Sono i veri «monumenti» dell’universo, una apparente follia gravitazionale, dove regna un ordine antico

Nel cuore di Dio tutto ha un senso, un posto, una vocazione. Hanno un nome i soli che bruciano nel cosmo e noi esseri umani a Sua immagine

Salmo 146,4: “ Egli conta il numero delle stelle, e chiama ciascuna per nome”. In quell’infinità stellata che sovrasta da millenni le notti immobili dell’uomo, tra le costellazioni e le galassie che si srotolano come velluti lacerati, esistono delle aggregazioni di stelle così dense, così austere e primitive, che sembrano portare con sé il ricordo remoto del primo respiro dell’universo. In un cielo notturno limpido, lontano dal chiarore delle luci urbane, spuntano come batuffoli di cotone, globi di luce diffusa che gli astronomi chiamano ammassi globulari.
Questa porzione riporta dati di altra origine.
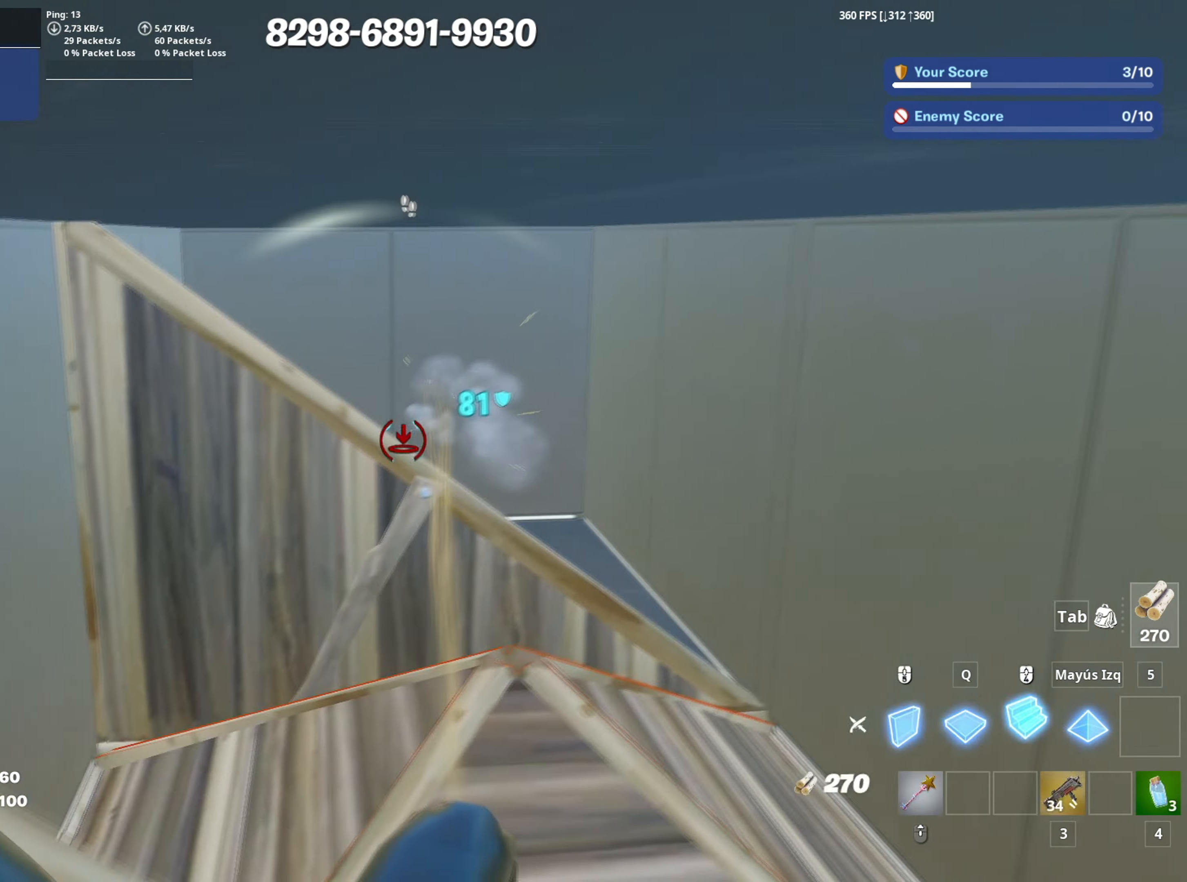
{"keys": ["d"], "mouse": [], "mouse_move": "up-right", "events": [[33, "3", "down"], [100, "mouse_left", "up"], [133, "3", "up"], [183, "a", "up"], [367, "d", "down"], [417, "w", "up"]]}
Non sono soltanto delle raccolte di stelle, come quelle che a occhio nudo si scorgono talvolta nei cieli limpidi d’estate, ma piuttosto arcaici diademi della materia, costruiti secondo leggi inflessibili, con geometrie che talora sfidano la nostra capacità di comprendere e calcolare, sfere quasi perfette costituite da centinaia di migliaia, talvolta milioni di soli, tutti stipati in un volume relativamente piccolo ma in un ordine così serrato che ogni singola stella sembra essere stata collocata là da una volontà misteriosa e severa. I l nostro stesso cielo, il firmamento in cui galleggia la Via Lattea, ne ospita più di 150, e si sospetta che il numero reale possa essere più alto, celato oltre le nubi oscure del bulbo galattico. Gli ammassi globulari orbitano attorno al nucleo galattico con ferrea disciplina, a migliaia di anni luce di distanza dal disco dove brillano le stelle giovani. Si tratta di oggetti antichissimi, reliquie di un’epoca cosmica in cui l’universo era giovane e agitato, e la materia si stava ancora organizzando secondo le sue leggi primordiali. Le età misurate per questi ammassi, ci parlano di 12, 13, perfino 13,5 miliardi di anni. Praticamente coevi al Big Bang. Uno degli esempi più noti e studiati è l’ammasso di Messier 13, nel cuore della costellazione di Ercole, che risplende come una gemma opaca nel buio della volta celeste: contiene oltre 300.000 stelle e dista da noi circa 25.000 anni luce.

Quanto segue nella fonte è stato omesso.